The short report published in this issue by Yoshikawa et al (pp 481) sheds new light on the clinical use of diffusion tensor MRI (DT-MRI) in detecting early pathological changes in the parkinsonian brain.¹

With the advent of neuroimaging, various techniques have allowed clinicians to monitor the progression of neurological disease, including the parkinsonian diseases. In Parkinson’s disease, a representative parkinsonian disease, there is impairment in the nigrostriatal system. Conventional neuroimaging techniques, such as magnetic resonance imaging and computed tomography, can only demonstrate atrophy and intensity changes in the brain, and these are not detectable until after clinical features have become evident. Functional neuroimaging techniques, including single photon emission computed tomography (SPECT) and positron emission tomography (PET), can detect dopaminergic neurone or receptor changes. Morrish et al,² using ¹⁸F-dopa PET, showed that only when ¹⁸F-dopa uptake in the dorsal caudal putamen is reduced to 50% of normal do affected individuals became symptomatic. Thus PET may detect early pathological changes. However, the high cost and complications of ionising radiation associated with PET may prevent the routine use of this technique for detecting the early pathological changes in parkinsonian brains. On the other hand, it is well known that the nigrostriatal projection is impaired early in the course of the disease. Thus detecting these impairments may be critical in allowing an early diagnosis. However, most neuroimaging techniques have not been able to detect subtle changes in the cerebral white matter.

DT-MRI has the potential to detect early pathological changes in the cerebral white matter.^3,4 Diffusion in the cerebral white matter has anisotropy that becomes evident with disease progression. DT-MRI can measure anisotropy per pixel and can provide information about fibre tracking in vivo. Yoshikawa et al measured fractional anisotropy (FA) in the nigrostriatal projection in Parkinson’s disease patients, and compared measured FAs with those of normal controls and of patients with progressive supranuclear palsy, assuming the loss of FA might parallel the neuronal changes. This assumption may be open to discussion, but DT-MRI in combination with other magnetic resonance images may provide clinicians with information about ongoing pathological changes in neurodegenerative diseases.
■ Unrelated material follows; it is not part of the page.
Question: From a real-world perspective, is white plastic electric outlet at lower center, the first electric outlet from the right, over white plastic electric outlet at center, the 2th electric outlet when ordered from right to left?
In further applications of DT-MRI, its potential limitations need to be recognised. These come either from the tracking algorithm or from the DT acquisition. For example, the relatively low resolution of DT-MRI scans may lead to substantial partial volume effects and averaging of fibres with different orientations within a pixel. The singularity problem can be remedied by using smaller voxels for tracking small and interwoven fibre bundles. However, if the voxel contains two or more distinct populations—as may be the case when studying basal structures—reducing the voxel size does not help.⁴ With the concerns raised above about DT-MRI, reports of fibre tracking should be interpreted carefully. Nevertheless, DT-MRI has the potential to provide unique quantitative and qualitative information in visualising and studying fibre tract architecture.